(Stored data entries)

....

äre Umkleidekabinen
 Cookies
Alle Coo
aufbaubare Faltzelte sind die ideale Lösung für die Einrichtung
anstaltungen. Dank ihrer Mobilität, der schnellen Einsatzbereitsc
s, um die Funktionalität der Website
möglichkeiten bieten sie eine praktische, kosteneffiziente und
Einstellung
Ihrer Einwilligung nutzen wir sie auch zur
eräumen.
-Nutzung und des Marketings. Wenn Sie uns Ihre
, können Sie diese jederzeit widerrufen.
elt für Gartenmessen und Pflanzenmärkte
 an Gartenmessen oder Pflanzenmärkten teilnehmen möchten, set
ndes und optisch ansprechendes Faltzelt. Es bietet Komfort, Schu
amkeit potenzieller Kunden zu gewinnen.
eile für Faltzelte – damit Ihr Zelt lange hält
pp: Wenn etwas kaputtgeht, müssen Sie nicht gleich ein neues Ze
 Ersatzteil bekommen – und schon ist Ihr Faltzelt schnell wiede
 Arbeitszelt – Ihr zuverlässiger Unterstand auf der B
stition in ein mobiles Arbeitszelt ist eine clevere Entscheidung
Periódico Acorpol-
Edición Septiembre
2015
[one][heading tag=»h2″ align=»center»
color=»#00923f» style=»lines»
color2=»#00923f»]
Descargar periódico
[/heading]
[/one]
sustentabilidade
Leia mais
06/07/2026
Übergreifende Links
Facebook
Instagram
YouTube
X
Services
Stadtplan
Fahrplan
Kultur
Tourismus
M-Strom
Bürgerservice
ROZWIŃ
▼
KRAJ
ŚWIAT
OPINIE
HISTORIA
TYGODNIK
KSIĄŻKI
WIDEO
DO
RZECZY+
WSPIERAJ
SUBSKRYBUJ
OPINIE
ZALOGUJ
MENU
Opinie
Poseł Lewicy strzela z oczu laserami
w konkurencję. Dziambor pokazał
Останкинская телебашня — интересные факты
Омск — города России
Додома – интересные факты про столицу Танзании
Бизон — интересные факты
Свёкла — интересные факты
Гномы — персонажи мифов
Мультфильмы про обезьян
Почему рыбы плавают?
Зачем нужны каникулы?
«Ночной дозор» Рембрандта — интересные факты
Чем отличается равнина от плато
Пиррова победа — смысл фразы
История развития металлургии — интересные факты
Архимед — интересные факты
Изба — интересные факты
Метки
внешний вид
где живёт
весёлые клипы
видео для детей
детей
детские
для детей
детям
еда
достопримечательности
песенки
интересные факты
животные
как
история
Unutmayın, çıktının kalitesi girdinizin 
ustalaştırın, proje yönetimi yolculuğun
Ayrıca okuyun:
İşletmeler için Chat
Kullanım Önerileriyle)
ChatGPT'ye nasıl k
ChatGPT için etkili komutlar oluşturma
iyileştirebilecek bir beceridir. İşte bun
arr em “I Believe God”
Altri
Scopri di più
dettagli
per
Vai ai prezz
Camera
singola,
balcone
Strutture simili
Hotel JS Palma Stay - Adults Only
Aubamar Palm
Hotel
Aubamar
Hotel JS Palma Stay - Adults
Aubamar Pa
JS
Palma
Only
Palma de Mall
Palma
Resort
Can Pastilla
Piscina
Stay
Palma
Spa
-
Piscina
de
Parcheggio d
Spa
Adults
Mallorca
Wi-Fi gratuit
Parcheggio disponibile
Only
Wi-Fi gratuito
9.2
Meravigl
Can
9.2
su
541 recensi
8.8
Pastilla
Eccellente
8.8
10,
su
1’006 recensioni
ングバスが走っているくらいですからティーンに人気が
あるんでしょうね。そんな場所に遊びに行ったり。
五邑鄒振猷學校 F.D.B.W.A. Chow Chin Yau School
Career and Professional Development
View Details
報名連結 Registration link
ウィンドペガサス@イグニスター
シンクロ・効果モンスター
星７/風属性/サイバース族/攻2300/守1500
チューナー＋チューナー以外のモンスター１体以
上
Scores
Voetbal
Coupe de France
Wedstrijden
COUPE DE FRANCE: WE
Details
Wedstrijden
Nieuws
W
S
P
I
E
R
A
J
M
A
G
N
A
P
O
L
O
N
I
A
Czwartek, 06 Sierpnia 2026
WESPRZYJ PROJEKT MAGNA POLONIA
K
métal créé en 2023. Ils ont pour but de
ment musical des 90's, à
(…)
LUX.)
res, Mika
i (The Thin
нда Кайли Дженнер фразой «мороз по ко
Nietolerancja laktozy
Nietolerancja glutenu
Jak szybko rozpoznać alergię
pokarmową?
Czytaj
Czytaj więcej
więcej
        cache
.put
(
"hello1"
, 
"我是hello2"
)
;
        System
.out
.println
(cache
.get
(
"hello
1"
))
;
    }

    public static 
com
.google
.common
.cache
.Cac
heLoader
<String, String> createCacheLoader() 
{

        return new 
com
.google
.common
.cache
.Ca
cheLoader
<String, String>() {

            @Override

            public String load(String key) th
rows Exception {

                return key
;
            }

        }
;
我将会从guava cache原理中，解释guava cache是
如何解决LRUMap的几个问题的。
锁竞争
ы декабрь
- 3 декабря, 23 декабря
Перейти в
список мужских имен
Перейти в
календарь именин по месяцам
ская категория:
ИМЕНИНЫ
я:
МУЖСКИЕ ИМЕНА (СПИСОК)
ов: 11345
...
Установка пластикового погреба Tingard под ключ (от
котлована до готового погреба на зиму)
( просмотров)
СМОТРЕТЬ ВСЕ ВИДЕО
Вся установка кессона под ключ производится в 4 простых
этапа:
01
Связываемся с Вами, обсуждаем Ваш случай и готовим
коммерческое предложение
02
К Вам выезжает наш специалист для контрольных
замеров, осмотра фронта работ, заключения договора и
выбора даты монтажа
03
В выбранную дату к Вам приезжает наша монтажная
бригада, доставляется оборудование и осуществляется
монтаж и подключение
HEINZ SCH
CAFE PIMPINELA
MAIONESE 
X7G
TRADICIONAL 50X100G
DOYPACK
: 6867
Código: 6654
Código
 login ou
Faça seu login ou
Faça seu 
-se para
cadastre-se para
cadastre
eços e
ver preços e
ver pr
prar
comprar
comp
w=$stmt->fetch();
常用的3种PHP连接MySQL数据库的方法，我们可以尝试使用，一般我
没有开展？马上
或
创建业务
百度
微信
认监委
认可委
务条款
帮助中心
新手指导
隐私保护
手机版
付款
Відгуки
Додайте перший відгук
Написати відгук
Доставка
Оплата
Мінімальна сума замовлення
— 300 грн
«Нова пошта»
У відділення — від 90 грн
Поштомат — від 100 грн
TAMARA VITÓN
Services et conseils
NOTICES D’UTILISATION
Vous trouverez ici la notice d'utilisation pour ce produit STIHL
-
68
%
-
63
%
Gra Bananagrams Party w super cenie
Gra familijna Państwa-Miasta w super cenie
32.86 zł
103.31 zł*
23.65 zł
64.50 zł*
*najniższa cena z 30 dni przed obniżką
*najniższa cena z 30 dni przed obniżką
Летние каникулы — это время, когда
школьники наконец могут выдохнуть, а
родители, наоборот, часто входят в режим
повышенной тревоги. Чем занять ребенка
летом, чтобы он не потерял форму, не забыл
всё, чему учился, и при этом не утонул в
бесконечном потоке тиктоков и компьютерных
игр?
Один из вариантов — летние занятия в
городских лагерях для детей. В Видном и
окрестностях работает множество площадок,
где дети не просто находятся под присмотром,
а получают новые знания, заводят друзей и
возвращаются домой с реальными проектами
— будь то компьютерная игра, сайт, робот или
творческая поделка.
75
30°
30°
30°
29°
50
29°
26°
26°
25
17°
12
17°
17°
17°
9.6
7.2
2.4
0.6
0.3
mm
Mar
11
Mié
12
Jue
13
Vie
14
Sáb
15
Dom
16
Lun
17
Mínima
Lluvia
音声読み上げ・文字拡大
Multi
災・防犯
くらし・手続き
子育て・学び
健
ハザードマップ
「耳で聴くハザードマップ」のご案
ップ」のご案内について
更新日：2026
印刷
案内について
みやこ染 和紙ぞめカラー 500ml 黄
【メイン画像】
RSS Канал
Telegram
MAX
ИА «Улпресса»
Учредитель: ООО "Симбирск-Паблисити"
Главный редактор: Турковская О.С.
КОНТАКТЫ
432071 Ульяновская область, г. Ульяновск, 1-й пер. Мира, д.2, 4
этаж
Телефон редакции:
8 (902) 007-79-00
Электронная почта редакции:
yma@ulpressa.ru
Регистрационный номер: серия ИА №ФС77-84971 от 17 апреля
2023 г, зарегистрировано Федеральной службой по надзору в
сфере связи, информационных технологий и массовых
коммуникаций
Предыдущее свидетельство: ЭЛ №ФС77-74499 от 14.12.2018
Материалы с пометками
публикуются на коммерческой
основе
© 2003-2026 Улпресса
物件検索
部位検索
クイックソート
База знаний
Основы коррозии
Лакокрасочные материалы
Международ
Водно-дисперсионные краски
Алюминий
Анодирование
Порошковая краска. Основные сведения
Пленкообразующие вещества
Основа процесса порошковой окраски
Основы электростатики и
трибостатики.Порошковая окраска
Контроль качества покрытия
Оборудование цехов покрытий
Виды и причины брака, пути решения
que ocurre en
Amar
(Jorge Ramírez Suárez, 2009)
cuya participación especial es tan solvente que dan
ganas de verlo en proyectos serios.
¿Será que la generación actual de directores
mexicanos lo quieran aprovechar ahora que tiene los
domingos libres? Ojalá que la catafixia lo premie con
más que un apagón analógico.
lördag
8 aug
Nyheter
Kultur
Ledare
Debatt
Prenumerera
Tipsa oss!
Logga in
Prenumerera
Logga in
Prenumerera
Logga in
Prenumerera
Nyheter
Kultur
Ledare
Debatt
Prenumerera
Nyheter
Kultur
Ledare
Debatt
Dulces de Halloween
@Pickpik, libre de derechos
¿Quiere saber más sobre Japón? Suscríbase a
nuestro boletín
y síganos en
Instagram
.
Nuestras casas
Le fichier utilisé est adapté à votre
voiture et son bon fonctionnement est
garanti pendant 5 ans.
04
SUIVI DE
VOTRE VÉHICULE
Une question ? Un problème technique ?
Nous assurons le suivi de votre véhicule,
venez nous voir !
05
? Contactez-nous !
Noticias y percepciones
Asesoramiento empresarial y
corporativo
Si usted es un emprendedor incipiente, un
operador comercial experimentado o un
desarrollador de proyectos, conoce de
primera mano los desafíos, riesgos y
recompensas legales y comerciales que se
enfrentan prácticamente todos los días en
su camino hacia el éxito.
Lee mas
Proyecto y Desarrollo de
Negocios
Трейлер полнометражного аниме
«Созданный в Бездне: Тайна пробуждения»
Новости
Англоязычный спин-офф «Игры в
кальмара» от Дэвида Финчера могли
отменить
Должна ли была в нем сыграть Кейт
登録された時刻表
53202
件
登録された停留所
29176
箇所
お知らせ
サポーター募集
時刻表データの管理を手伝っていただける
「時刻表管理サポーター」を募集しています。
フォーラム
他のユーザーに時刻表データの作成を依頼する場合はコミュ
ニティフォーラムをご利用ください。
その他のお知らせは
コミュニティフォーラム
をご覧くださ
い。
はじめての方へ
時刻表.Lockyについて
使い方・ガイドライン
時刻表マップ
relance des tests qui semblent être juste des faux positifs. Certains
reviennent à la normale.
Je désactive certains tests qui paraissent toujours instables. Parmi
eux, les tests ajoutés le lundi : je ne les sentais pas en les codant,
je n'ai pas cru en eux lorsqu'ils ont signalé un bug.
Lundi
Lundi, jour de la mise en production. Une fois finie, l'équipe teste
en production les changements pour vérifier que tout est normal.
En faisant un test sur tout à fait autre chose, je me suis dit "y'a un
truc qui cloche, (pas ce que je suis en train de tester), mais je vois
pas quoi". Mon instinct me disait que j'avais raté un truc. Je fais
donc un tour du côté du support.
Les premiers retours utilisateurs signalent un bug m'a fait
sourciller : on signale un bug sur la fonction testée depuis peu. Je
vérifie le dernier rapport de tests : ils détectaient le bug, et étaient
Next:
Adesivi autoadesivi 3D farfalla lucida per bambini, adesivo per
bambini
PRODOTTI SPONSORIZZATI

....

**Problem statement**
Please copy only the lines between the first line of the entries and the line with "Einstellung", keeping those two end lines as well, exactly as written.

**Response area**
äre Umkleidekabinen
 Cookies
Alle Coo
aufbaubare Faltzelte sind die ideale Lösung für die Einrichtung
anstaltungen. Dank ihrer Mobilität, der schnellen Einsatzbereitsc
s, um die Funktionalität der Website
möglichkeiten bieten sie eine praktische, kosteneffiziente und
Einstellung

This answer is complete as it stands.